-- WHAT IS EXPECTED --
Can you give all the records again without altering a single character?

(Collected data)
※ ※ ※

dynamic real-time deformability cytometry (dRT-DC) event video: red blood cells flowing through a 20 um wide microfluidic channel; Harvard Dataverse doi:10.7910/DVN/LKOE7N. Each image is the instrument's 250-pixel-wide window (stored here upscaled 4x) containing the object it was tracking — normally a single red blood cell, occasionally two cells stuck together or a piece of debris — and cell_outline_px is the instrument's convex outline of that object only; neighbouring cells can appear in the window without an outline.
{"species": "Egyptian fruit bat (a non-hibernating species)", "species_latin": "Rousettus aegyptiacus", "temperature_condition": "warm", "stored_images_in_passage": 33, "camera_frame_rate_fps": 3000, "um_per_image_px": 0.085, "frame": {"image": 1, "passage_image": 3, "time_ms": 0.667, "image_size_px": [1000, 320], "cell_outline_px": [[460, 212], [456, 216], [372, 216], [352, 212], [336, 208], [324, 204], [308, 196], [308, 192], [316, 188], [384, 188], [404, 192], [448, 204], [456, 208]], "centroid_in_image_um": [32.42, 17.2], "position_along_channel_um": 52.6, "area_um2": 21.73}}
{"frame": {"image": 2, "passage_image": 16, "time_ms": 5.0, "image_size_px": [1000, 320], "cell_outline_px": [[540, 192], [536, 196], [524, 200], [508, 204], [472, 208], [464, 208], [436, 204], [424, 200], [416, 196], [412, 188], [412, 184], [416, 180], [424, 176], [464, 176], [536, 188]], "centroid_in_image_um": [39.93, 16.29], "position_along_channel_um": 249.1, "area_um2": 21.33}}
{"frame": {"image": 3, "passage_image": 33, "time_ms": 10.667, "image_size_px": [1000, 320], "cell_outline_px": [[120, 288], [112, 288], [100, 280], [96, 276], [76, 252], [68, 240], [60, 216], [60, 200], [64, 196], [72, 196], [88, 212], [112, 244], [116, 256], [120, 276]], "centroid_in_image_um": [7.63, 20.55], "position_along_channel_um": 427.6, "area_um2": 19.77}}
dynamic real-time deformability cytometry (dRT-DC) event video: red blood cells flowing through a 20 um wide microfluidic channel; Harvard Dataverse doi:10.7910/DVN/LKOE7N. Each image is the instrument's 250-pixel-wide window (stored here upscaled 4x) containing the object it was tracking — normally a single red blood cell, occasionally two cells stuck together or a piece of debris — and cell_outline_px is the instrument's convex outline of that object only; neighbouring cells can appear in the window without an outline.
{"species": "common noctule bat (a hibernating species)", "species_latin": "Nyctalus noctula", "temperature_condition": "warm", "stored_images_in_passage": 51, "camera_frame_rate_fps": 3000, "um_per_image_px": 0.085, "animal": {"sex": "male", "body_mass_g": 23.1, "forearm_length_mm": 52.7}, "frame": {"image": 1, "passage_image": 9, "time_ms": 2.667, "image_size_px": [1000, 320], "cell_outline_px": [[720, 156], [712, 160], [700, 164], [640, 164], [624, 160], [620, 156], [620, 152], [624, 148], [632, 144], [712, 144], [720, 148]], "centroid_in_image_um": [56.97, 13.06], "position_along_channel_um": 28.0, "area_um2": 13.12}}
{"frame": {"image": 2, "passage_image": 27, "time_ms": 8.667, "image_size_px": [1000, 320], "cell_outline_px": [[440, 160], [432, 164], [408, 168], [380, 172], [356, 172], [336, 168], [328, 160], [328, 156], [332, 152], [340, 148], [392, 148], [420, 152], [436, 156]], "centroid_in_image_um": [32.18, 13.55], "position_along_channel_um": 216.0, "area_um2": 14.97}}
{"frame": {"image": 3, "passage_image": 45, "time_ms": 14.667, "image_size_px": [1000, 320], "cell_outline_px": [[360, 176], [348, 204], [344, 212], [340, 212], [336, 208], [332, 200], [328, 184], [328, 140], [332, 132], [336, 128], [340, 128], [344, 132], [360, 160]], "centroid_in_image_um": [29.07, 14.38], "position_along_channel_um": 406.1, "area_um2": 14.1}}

※ ※ ※

-- COMPLETED TASK --
dynamic real-time deformability cytometry (dRT-DC) event video: red blood cells flowing through a 20 um wide microfluidic channel; Harvard Dataverse doi:10.7910/DVN/LKOE7N. Each image is the instrument's 250-pixel-wide window (stored here upscaled 4x) containing the object it was tracking — normally a single red blood cell, occasionally two cells stuck together or a piece of debris — and cell_outline_px is the instrument's convex outline of that object only; neighbouring cells can appear in the window without an outline.
{"species": "Egyptian fruit bat (a non-hibernating species)", "species_latin": "Rousettus aegyptiacus", "temperature_condition": "warm", "stored_images_in_passage": 33, "camera_frame_rate_fps": 3000, "um_per_image_px": 0.085, "frame": {"image": 1, "passage_image": 3, "time_ms": 0.667, "image_size_px": [1000, 320], "cell_outline_px": [[460, 212], [456, 216], [372, 216], [352, 212], [336, 208], [324, 204], [308, 196], [308, 192], [316, 188], [384, 188], [404, 192], [448, 204], [456, 208]], "centroid_in_image_um": [32.42, 17.2], "position_along_channel_um": 52.6, "area_um2": 21.73}}
{"frame": {"image": 2, "passage_image": 16, "time_ms": 5.0, "image_size_px": [1000, 320], "cell_outline_px": [[540, 192], [536, 196], [524, 200], [508, 204], [472, 208], [464, 208], [436, 204], [424, 200], [416, 196], [412, 188], [412, 184], [416, 180], [424, 176], [464, 176], [536, 188]], "centroid_in_image_um": [39.93, 16.29], "position_along_channel_um": 249.1, "area_um2": 21.33}}
{"frame": {"image": 3, "passage_image": 33, "time_ms": 10.667, "image_size_px": [1000, 320], "cell_outline_px": [[120, 288], [112, 288], [100, 280], [96, 276], [76, 252], [68, 240], [60, 216], [60, 200], [64, 196], [72, 196], [88, 212], [112, 244], [116, 256], [120, 276]], "centroid_in_image_um": [7.63, 20.55], "position_along_channel_um": 427.6, "area_um2": 19.77}}
dynamic real-time deformability cytometry (dRT-DC) event video: red blood cells flowing through a 20 um wide microfluidic channel; Harvard Dataverse doi:10.7910/DVN/LKOE7N. Each image is the instrument's 250-pixel-wide window (stored here upscaled 4x) containing the object it was tracking — normally a single red blood cell, occasionally two cells stuck together or a piece of debris — and cell_outline_px is the instrument's convex outline of that object only; neighbouring cells can appear in the window without an outline.
{"species": "common noctule bat (a hibernating species)", "species_latin": "Nyctalus noctula", "temperature_condition": "warm", "stored_images_in_passage": 51, "camera_frame_rate_fps": 3000, "um_per_image_px": 0.085, "animal": {"sex": "male", "body_mass_g": 23.1, "forearm_length_mm": 52.7}, "frame": {"image": 1, "passage_image": 9, "time_ms": 2.667, "image_size_px": [1000, 320], "cell_outline_px": [[720, 156], [712, 160], [700, 164], [640, 164], [624, 160], [620, 156], [620, 152], [624, 148], [632, 144], [712, 144], [720, 148]], "centroid_in_image_um": [56.97, 13.06], "position_along_channel_um": 28.0, "area_um2": 13.12}}
{"frame": {"image": 2, "passage_image": 27, "time_ms": 8.667, "image_size_px": [1000, 320], "cell_outline_px": [[440, 160], [432, 164], [408, 168], [380, 172], [356, 172], [336, 168], [328, 160], [328, 156], [332, 152], [340, 148], [392, 148], [420, 152], [436, 156]], "centroid_in_image_um": [32.18, 13.55], "position_along_channel_um": 216.0, "area_um2": 14.97}}
{"frame": {"image": 3, "passage_image": 45, "time_ms": 14.667, "image_size_px": [1000, 320], "cell_outline_px": [[360, 176], [348, 204], [344, 212], [340, 212], [336, 208], [332, 200], [328, 184], [328, 140], [332, 132], [336, 128], [340, 128], [344, 132], [360, 160]], "centroid_in_image_um": [29.07, 14.38], "position_along_channel_um": 406.1, "area_um2": 14.1}}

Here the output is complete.